━━━━━ Entries provided ━━━━━

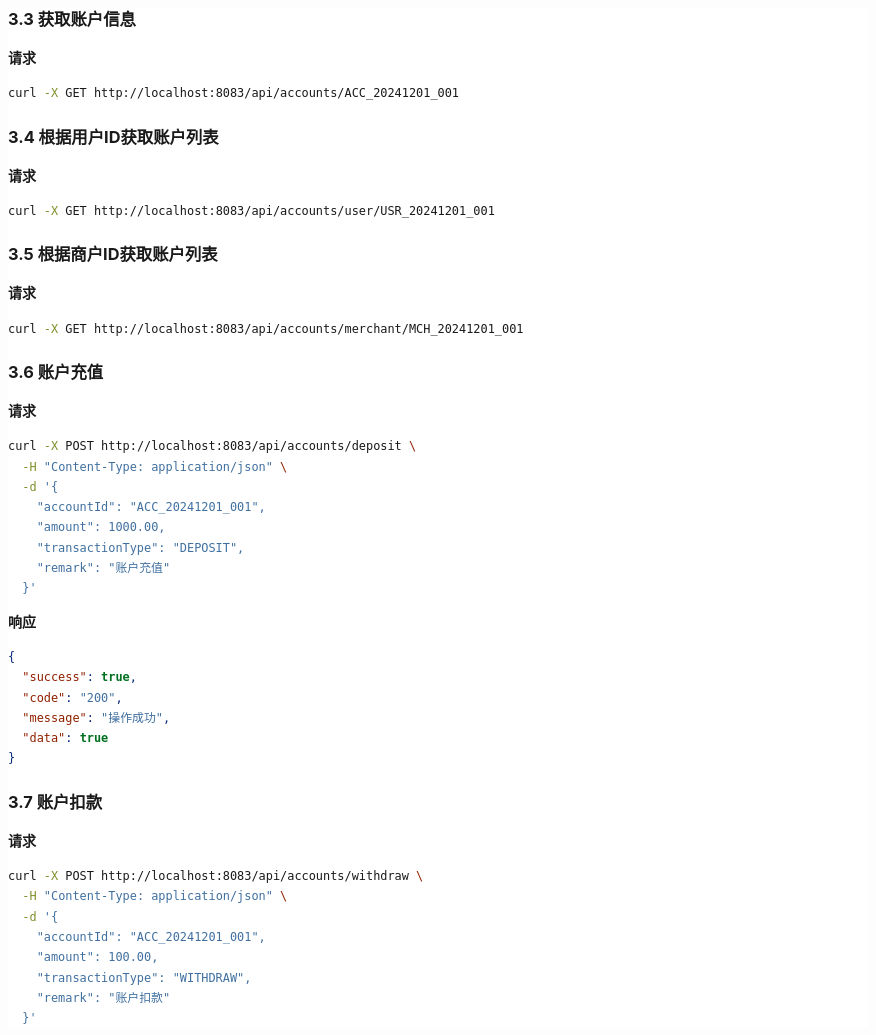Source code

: ### 3.3 获取账户信息

**请求**
```bash
curl -X GET http://localhost:8083/api/accounts/ACC_20241201_001
```

### 3.4 根据用户ID获取账户列表

**请求**
```bash
curl -X GET http://localhost:8083/api/accounts/user/USR_20241201_001
```

### 3.5 根据商户ID获取账户列表

**请求**
```bash
curl -X GET http://localhost:8083/api/accounts/merchant/MCH_20241201_001
```

### 3.6 账户充值

**请求**
```bash
curl -X POST http://localhost:8083/api/accounts/deposit \
  -H "Content-Type: application/json" \
  -d '{
    "accountId": "ACC_20241201_001",
    "amount": 1000.00,
    "transactionType": "DEPOSIT",
    "remark": "账户充值"
  }'
```

**响应**
```json
{
  "success": true,
  "code": "200",
  "message": "操作成功",
  "data": true
}
```

### 3.7 账户扣款

**请求**
```bash
curl -X POST http://localhost:8083/api/accounts/withdraw \
  -H "Content-Type: application/json" \
  -d '{
    "accountId": "ACC_20241201_001",
    "amount": 100.00,
    "transactionType": "WITHDRAW",
    "remark": "账户扣款"
  }'
```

━━━━━

# Brief
Output the entries above exactly, without their pictures.

# Response to this exercise
Source code

: ### 3.3 获取账户信息

**请求**
```bash
curl -X GET http://localhost:8083/api/accounts/ACC_20241201_001
```

### 3.4 根据用户ID获取账户列表

**请求**
```bash
curl -X GET http://localhost:8083/api/accounts/user/USR_20241201_001
```

### 3.5 根据商户ID获取账户列表

**请求**
```bash
curl -X GET http://localhost:8083/api/accounts/merchant/MCH_20241201_001
```

### 3.6 账户充值

**请求**
```bash
curl -X POST http://localhost:8083/api/accounts/deposit \
  -H "Content-Type: application/json" \
  -d '{
    "accountId": "ACC_20241201_001",
    "amount": 1000.00,
    "transactionType": "DEPOSIT",
    "remark": "账户充值"
  }'
```

**响应**
```json
{
  "success": true,
  "code": "200",
  "message": "操作成功",
  "data": true
}
```

### 3.7 账户扣款

**请求**
```bash
curl -X POST http://localhost:8083/api/accounts/withdraw \
  -H "Content-Type: application/json" \
  -d '{
    "accountId": "ACC_20241201_001",
    "amount": 100.00,
    "transactionType": "WITHDRAW",
    "remark": "账户扣款"
  }'
```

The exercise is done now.